For the first two weeks of the month I did not exercise once. Two weeks is NOT LONG AT ALL in the grand scheme of things. In fact, I will be taking much more time than that off from running (update soon). But when you go from marathon training to literally nothing (and I mean less than 1,000 steps a day), it’s a bit of a shock. At least it was for me.
I’ve never been one to get “antsy” from not running or working out. Anyone who knows me knows I can win a couch-sitting contest. For a few days over the summer my sister and I practically glued our butts to the couch and only got up to eat, but we preferred when food was brought to us. My point: I like lazy days. I like rest days. If I wasn’t marathon training, I wouldn’t plan my workouts at all, other than maybe scheduling a group exercise class once a week if it’s a place where spots fill up in advance. However, I genuinely enjoy exercise. No one forced me to go to the dozens of fitness classes this summer in NYC. I really love being active and I feel better, mentally and physically, after moving my body.
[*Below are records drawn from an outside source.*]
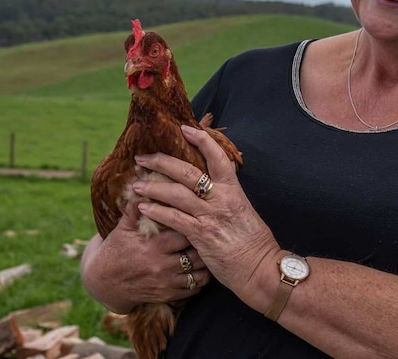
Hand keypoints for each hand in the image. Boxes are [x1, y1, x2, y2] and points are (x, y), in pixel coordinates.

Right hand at [80, 199, 211, 313]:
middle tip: (212, 234)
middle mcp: (162, 264)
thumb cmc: (116, 249)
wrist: (104, 282)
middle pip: (197, 252)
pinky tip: (203, 268)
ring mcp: (166, 282)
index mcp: (154, 244)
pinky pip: (194, 289)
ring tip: (209, 250)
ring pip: (199, 272)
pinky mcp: (167, 295)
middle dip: (205, 243)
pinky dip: (201, 279)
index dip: (197, 223)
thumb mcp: (123, 227)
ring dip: (206, 262)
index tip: (203, 217)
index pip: (186, 230)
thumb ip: (135, 208)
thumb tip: (140, 183)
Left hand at [132, 125, 280, 309]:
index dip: (202, 140)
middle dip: (162, 162)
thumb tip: (217, 183)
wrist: (261, 268)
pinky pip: (173, 218)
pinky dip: (156, 211)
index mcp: (234, 190)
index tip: (185, 129)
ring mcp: (210, 216)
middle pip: (188, 172)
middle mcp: (221, 199)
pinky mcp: (201, 235)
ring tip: (136, 184)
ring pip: (176, 193)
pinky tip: (142, 208)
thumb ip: (229, 196)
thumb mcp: (245, 211)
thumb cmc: (254, 243)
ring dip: (153, 187)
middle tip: (143, 158)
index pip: (218, 157)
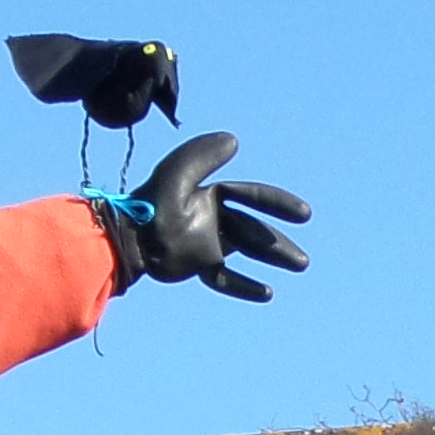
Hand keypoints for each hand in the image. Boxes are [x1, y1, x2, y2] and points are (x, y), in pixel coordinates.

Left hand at [129, 132, 310, 300]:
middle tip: (303, 262)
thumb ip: (204, 155)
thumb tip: (235, 141)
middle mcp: (211, 217)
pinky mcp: (196, 264)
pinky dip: (244, 285)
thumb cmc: (152, 205)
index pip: (251, 197)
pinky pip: (225, 277)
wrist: (129, 241)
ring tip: (298, 268)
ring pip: (246, 251)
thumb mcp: (178, 175)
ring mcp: (205, 242)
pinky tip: (268, 293)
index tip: (304, 214)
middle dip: (279, 243)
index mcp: (211, 195)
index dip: (278, 204)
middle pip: (253, 229)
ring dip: (272, 261)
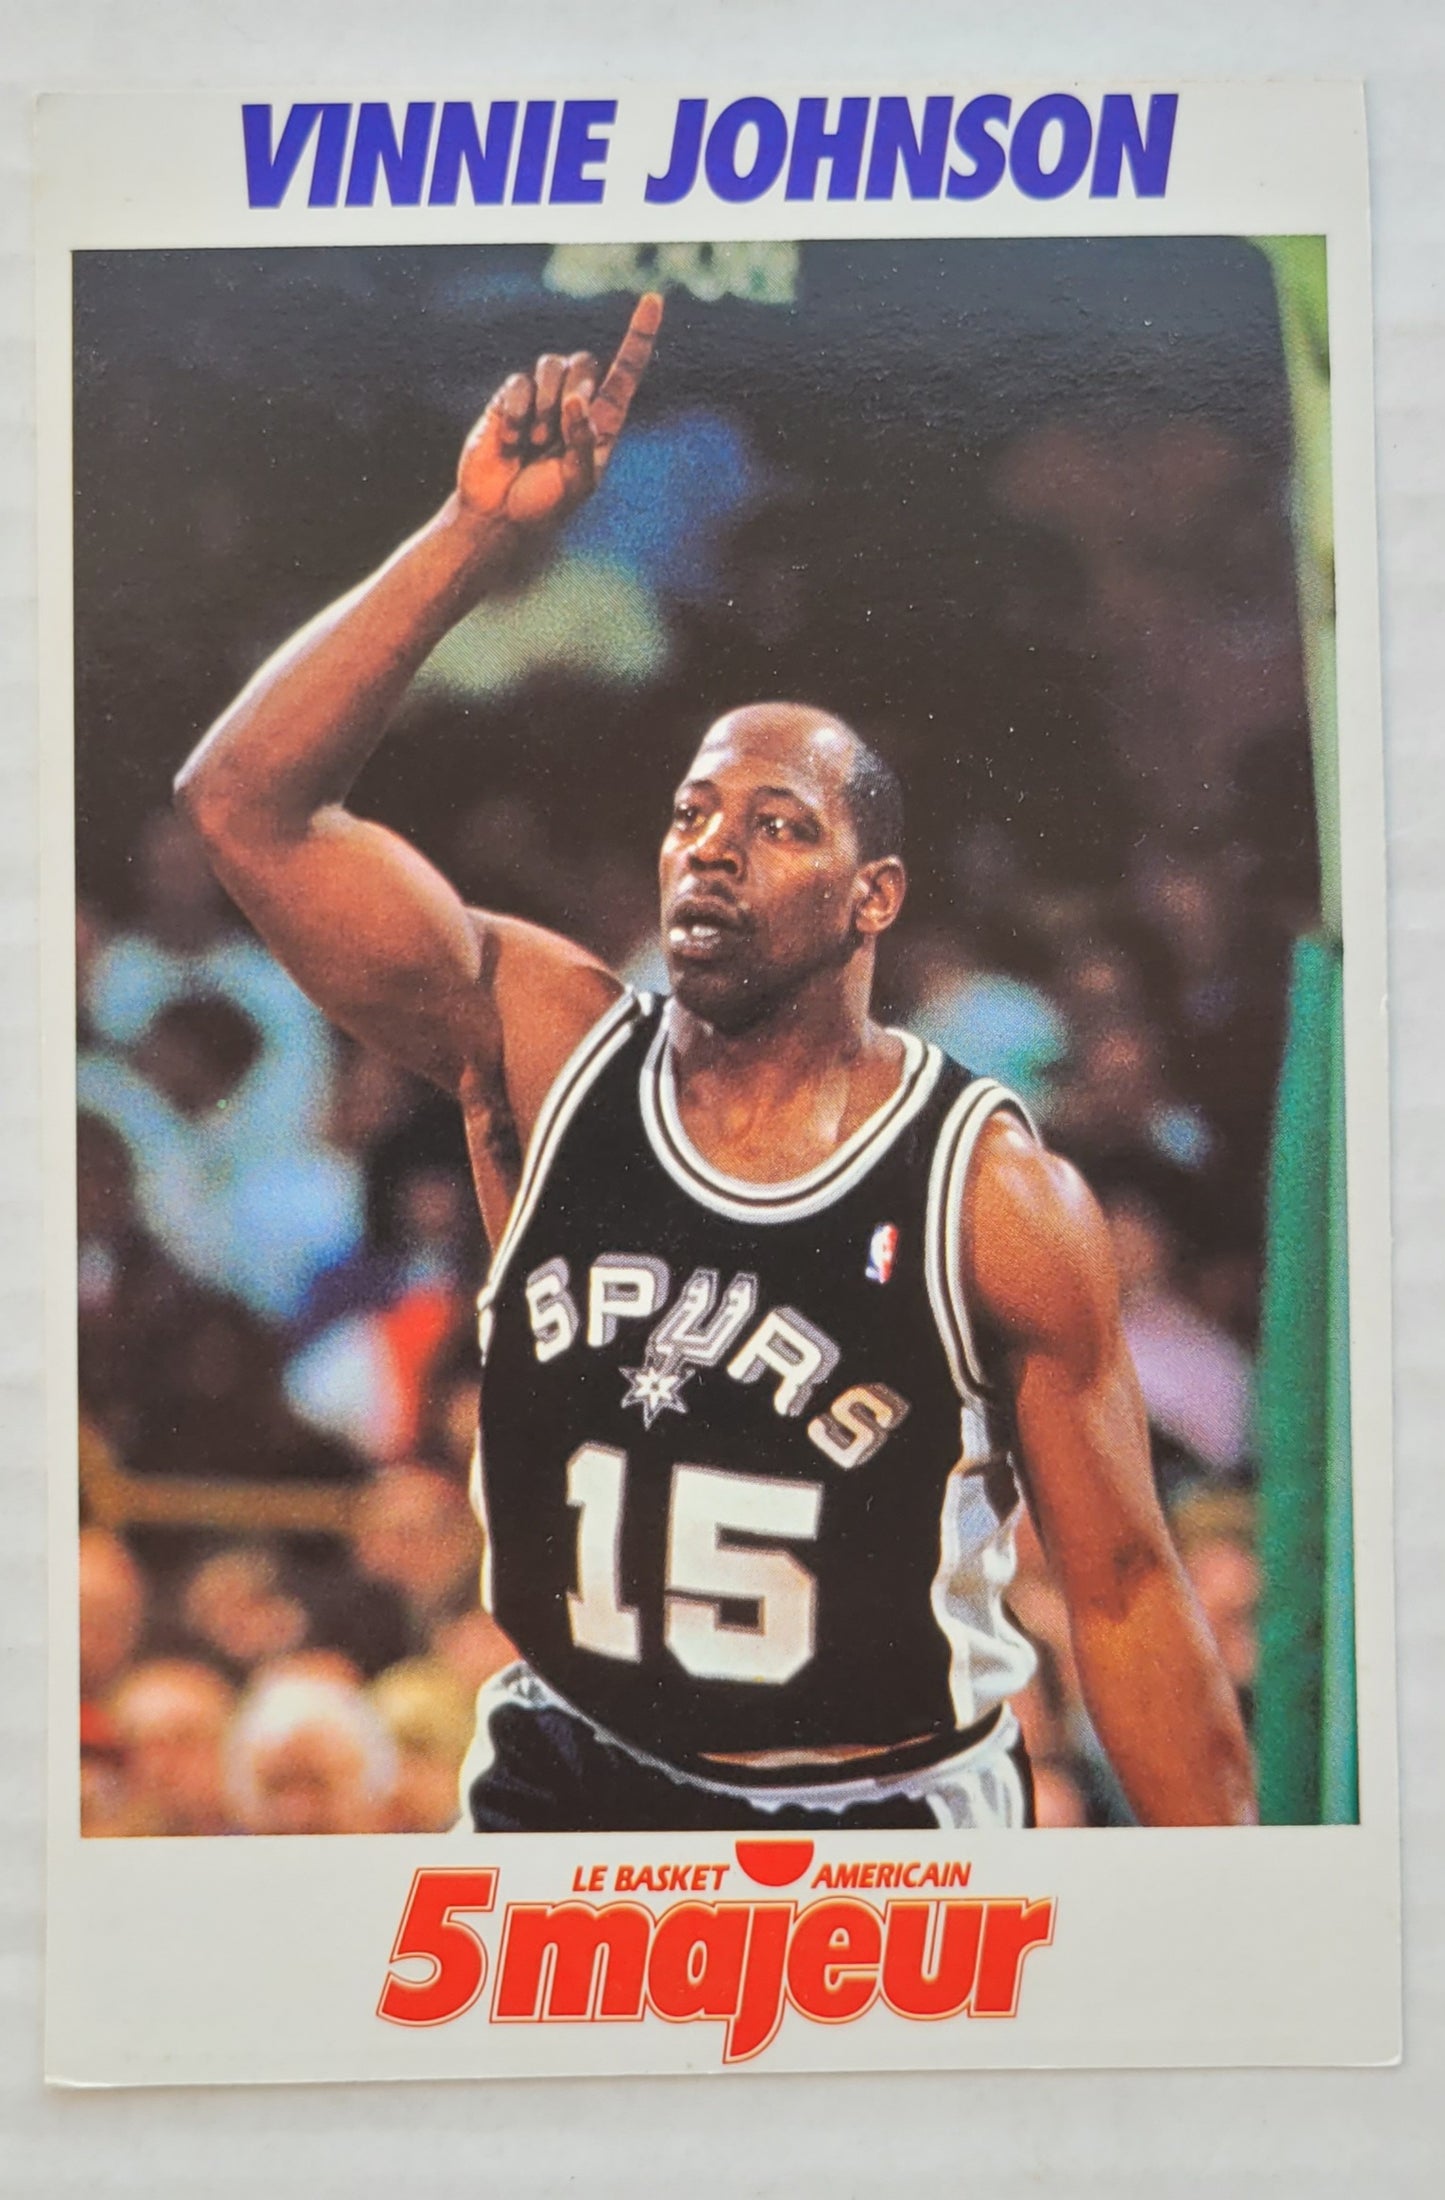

I am admittedly frustrated having to take time off because of my foot. Not only can I not run the marathon, but I can’t run at all. Kind of a double whammy. Earlier this month when the injury first hit I was feeling defeated and uninterested in other forms of exercise. So, I did what any smart college student would do…I traded running marathons for Netflix marathons. Kidding. The truth is, I was tired. I decided to use the immediate weeks after my injury to take a break from all exercise. More than two weeks later and I didn’t gain 10 lbs (or any…I have no clue and don’t care), die or lose part of my soul. Dramatic enough for you?
I went to bed without setting an alarm, which is an amazing practice that we all should do more often. I read more. I took more naps (I didn’t think it was possible…it was). I ate normally. I caught up with the Kardashians (pun intended). I spent time with friends and family. I enjoyed time in the sun. All good things and, more importantly, all things I normally did on days I worked out. This means, not working out didn’t change much of my life.
It’s crazy to me how often people in both the blog and real worlds complain about taking rest days. It’s a freaking day. Most people in the world don’t exercise as much as people portray online or on social media. We act like it’s the worst thing in the world to lose an ounce of running fitness or muscle strength. If we aren’t being paid to perform, then it shouldn’t matter too much. Sure we “worked hard” to get to a certain point, but setbacks happen. Actually, I think the challenge of “losing” fitness and gaining it back is alluring.
By NO MEANS am I saying I’m done running half/full marathons, quite the opposite actually. Like the saying goes, “you don’t realize what you have until it’s gone,” I truly value and am grateful for my ability to run. It’s a passion and hobby that will be welcomed back with open arms. But I know for certain that running is a want, not a need.
So, there you have it. A long-winded result of some much-needed and guilt-free couch time. I’m not giving up fitness entirely during my injury recovery, but everything will change. I’ll fill you in soon, because I’m sure you’re curious. I am fully in-tune with what my body is telling me and I respect what it needs at this time in my life. That is what’s most important.